Isn’t it fascinating how the Lord Jesus used so many informal settings as teaching opportunities. Reading through Luke’s gospel offers us some revealing insights as to how Jesus used this style of teaching as he travelled from Galilee to Jerusalem. Luke contains all sorts of stories and questions and metaphors for how Jesus interacted outside of the pulpit, if you like. It is a book filled with a variety of parables. Importantly, most of them are about everyday stuff with no connection to the Bible or church or anything religious at all. Jesus used them to cleverly connect with people within their own cultural contexts.
I believe that one of the reasons many Christians struggle to effectively communicate gospel truth to people on Monday through Saturday is because they talk to unbelievers like it’s a Sunday! We may be able get away with the God language on a Sunday but not the rest of the week.
I think that the parables of Luke remind us that many of our relationships with unbelievers don’t get built from the pulpit or in a formal teaching session; they get built on the road, so to speak. In Niddrie that can mean in the car on the way to the chemist for their script (Methadone/Valium etc), giving someone a lift to town because you passed them at the bus stop, going to the local hairdresser, the job centre, the doctors, at the corner shop. Most of the best conversations I have had have been off the cuff, chance encounters in the street and I have just decided to change my schedule. Flexible spontaneity, I call it. That’s where some of the more middle class members of my church fall down. They are task focused. They won’t cancel or delay that meeting they are on the way to, no matter what. Someone may stop them in the street but they miss out because they are on their way somewhere. The problem is that we’re all on our way somewhere! The key to a more intentional life is to develop an ‘on the way’ evangelistic heart.
Many people whose lives are task focused and driven by their diaries don’t like chaos and so they desperately try to impose order upon it. Many believers here think that I have some secret gift for getting people want to hang out with me on the scheme. But I don’t. I just pursue people. I am constantly intentionally alert and sensitive to any all opportunities that present themselves. I take a real interest in people. I hang out with them whether we talk about Jesus or not. We need to be a people whose prayer cry is:
Break into my day Lord and help me to break into somebody else’s.
So much that I read about community and missional living is concerned with fitting people into the structures of our day and our lives. That works fine in ‘order world’ but in ‘chaos city’ that doesn’t fly. In chaos city missional living is on the fly, spur of the moment, intuitive decision making that has to deal with the immediacy of the person in front of you. They need you NOW, not a week on Thursday when you have a free window.

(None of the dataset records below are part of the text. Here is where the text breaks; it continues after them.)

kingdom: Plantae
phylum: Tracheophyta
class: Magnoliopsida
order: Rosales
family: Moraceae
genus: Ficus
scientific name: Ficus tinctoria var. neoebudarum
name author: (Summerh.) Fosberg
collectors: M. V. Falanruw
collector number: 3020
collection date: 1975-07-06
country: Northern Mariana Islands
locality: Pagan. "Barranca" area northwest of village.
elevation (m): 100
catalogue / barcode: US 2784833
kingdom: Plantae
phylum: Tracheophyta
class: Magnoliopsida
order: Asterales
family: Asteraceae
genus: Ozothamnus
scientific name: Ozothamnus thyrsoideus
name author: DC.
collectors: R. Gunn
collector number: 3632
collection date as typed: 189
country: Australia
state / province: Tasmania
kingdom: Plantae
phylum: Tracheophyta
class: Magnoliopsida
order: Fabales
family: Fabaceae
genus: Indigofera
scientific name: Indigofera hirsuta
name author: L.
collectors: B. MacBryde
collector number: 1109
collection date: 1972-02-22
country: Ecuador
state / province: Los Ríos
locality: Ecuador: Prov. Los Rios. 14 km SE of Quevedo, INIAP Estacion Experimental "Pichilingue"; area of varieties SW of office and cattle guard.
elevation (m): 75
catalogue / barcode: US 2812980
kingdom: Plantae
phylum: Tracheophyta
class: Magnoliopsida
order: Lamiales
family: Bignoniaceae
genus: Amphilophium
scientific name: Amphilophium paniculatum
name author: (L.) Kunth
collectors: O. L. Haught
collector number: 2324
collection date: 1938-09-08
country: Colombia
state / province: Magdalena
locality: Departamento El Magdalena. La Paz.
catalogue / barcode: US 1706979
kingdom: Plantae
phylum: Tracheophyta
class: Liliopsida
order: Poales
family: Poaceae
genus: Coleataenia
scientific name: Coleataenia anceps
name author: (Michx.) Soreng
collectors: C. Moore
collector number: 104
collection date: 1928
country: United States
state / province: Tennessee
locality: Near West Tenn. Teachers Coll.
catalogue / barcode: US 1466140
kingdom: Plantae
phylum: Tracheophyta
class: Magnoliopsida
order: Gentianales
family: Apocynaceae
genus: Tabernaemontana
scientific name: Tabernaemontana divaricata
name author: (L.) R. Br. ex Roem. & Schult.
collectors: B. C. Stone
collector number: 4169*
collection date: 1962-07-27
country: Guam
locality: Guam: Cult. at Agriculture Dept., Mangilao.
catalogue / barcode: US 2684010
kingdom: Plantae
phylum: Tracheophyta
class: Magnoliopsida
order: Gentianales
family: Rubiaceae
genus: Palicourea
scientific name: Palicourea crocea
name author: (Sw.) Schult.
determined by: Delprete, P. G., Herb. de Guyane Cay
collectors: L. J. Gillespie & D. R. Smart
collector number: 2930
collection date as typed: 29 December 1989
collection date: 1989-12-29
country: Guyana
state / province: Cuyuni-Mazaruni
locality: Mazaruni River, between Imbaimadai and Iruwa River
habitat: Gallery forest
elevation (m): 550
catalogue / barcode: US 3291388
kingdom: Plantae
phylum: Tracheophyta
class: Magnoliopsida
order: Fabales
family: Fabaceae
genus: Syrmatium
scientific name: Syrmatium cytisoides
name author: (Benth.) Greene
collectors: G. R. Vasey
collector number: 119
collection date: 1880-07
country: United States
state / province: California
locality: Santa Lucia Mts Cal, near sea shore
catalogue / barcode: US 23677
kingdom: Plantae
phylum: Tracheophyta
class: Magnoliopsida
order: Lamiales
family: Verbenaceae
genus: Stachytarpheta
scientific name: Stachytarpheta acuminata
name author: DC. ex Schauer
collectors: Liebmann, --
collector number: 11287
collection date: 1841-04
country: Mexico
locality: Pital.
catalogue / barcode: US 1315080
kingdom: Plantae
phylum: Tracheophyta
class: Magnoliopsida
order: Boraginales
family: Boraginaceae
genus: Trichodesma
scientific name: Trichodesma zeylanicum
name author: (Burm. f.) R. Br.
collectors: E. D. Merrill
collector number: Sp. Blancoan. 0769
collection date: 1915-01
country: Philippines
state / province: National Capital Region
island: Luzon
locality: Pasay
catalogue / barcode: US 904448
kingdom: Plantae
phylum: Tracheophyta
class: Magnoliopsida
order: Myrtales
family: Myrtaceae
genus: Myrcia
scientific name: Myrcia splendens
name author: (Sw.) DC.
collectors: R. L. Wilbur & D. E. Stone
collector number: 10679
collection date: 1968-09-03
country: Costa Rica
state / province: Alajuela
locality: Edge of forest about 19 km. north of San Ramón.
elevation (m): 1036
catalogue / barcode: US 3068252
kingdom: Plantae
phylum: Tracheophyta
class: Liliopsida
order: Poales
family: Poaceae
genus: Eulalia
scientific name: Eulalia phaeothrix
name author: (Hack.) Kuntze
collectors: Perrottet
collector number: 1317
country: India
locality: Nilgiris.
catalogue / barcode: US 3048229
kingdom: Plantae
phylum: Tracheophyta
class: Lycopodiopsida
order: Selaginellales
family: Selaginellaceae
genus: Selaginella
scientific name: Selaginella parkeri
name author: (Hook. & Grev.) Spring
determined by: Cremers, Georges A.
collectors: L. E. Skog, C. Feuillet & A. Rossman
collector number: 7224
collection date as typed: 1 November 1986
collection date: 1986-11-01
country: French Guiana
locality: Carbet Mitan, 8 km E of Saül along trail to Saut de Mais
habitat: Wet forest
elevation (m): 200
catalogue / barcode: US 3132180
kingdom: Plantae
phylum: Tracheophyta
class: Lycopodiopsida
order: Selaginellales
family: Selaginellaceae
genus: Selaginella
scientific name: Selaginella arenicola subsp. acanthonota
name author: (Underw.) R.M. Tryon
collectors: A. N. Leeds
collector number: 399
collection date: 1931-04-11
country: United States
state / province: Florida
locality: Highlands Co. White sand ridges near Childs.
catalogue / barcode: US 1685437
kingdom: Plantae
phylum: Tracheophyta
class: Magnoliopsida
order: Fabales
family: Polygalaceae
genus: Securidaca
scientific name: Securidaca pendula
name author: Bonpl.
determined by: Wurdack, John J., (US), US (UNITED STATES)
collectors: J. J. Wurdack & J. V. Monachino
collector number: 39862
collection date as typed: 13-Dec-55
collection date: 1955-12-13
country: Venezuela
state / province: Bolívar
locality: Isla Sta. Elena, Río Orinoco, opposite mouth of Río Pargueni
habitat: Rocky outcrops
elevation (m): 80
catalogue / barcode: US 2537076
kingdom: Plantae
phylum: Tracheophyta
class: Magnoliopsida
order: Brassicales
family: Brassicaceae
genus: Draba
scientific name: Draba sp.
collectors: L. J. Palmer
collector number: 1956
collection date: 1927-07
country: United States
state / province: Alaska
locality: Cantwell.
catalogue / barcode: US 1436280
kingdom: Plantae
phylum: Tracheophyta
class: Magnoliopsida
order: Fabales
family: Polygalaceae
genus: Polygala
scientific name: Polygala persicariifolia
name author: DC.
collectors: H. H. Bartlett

I wrote on Monday about how serious we take God’s command for us to give our lives over to Him and His service. God’s will for the disciples was to send them as sheep among wolves. Why is it then that so much of the talk about mission and evangelism reads like a health & safety pamphlet? We’ll be doing risk assessments next before we embark on evangelistic service! I hear lots of chat along the following lines:
God wouldn’t want us to do anything foolish or too costly. He wants us to use our common sense after all. We must be wise in what we do. We wouldn’t want to burn ourselves out. What good would we be then?
Don’t worry, I think many Christians are so wet they wouldn’t set alight if they were dipped in paraffin and lowered into an active volcano! The Bible I read tells me that God doesn’t want us to burn ourselves out. He wants us to do more than that! God wants us to give our lives!! Do we realise what it costs to ask somebody to turn to Christ on a housing scheme? The pressures are enormous. What cost many of us who just drive in, deliver this wonderful news and drive back out again? Or live here, call them to a life of self-sacrifice and promise to meet up with them for an hour once a week if we’re not too busy. What are we really willing to sacrifice for the gospel? Where’s the line we won’t cross in terms of service? Where does our ‘Yes, but‘ enter into this type of thinking? We shouldn’t be be selling people a product we’re not buying and using ourselves.
Evangelism on the way means learning to listen well, keeping our spiritual eyes open to instant opportunities, being spontaneously flexible, walking with people through the mundane and, very often, being willing to go the extra 10 miles for the sake of the gospel of the Lord Jesus Christ. We ask a lot in Niddrie but nowhere near as much as God requires from those of us who promised to forsake all to follow the Lord.